ChatGPT is simply a user interface for models of OpenAI. These models are available to developers to integrate back-end models with their own applications. Users consume these models via APIs, which are not guarded by restrictions.
"From what we see, the barriers and restrictions that OpenAI put on the ChatGPT interface are not in place mostly for those who use the models via API," Shykevich said.
Threat actors can also dodge restrictions by being precise in their prompts to the chatbot. CyberArk has tested ChatGPT since its launch and detected blind spots in the restrictions. By repeatedly insisting and demanding, it will deliver the desired coding product. CyberArk researchers also reported that by continuously asking ChatGPT and rendering a new piece of code every time, users can create highly evasive polymorphic malware.
Polymorphic viruses can be extremely dangerous. But Anley noted there are already tools and frameworks available online to produce them. ChatGPT's capability to create one is most beneficial to unskilled coders and script kiddies.
"This is not a new capability in terms of attackers … nor is it a particularly effective way to generate variants of your malware," Anley said. "There are already tools that are better at it. It's potentially new in that it might allow less skilled attackers to generate code that might be dangerous."
How high are the stakes?
Because ChatGPT's outputs are often imperfect, they will most likely be harmful only if accompanied by the role of a skilled hacker that can make the necessary adjustments and additions to the code.
"It probably takes someone knowledgeable to turn that into a weaponized exploit, a weaponized piece of malware," Anley said.
What makes the chatbot even less practical for malware creation is that there are already many tools available to create functional malware. Until we see advancement in the AI program, it will not be completely advantageous to utilize ChatGPT in this way.
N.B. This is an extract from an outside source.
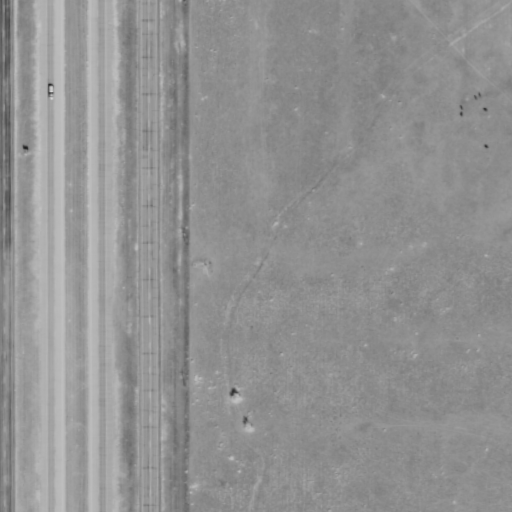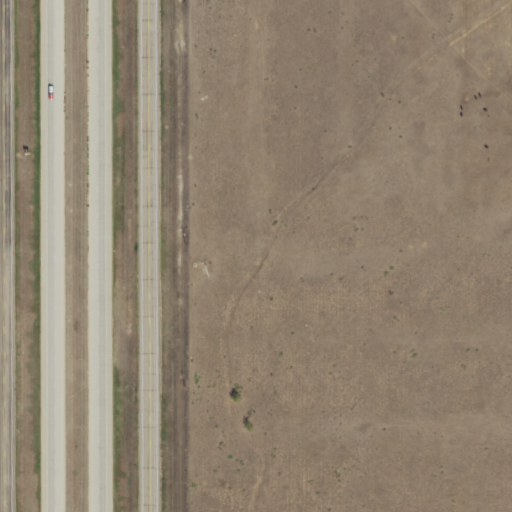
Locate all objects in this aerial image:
road: (10, 256)
road: (57, 256)
road: (112, 256)
road: (159, 256)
"While it's true that you might be able to use the models in this way to generate some bad stuff, we can already generate malware of this type in a way that is probably more effective and safer from the attackers' point of view," Anley said.
However, ChatGPT has been effective for generating realistic phishing emails, which are often unconvincing when marked by spelling mistakes and incorrect grammar. But built with families of OpenAI's GPT-3 large language models, ChatGPT can produce cogent emails.
"The language is pretty good and pretty tight, and so you might not be able to distinguish it as much as you used to," said Lewis.
To address this issue, OpenAI will continue to crack down on ChatGPT's restrictions. But threat actors will most likely continue to find a way to abuse the technology. Shykevich warned that while discussions for chatbot moderation, restrictions and censorship are important, the safeguards will never be enough to completely end malicious activity.
"The abuse can become a monster if we don't discuss or the restrictions are not implemented from the beginning," Shykevich said. "But there is also no way that the abuse will be reduced to zero."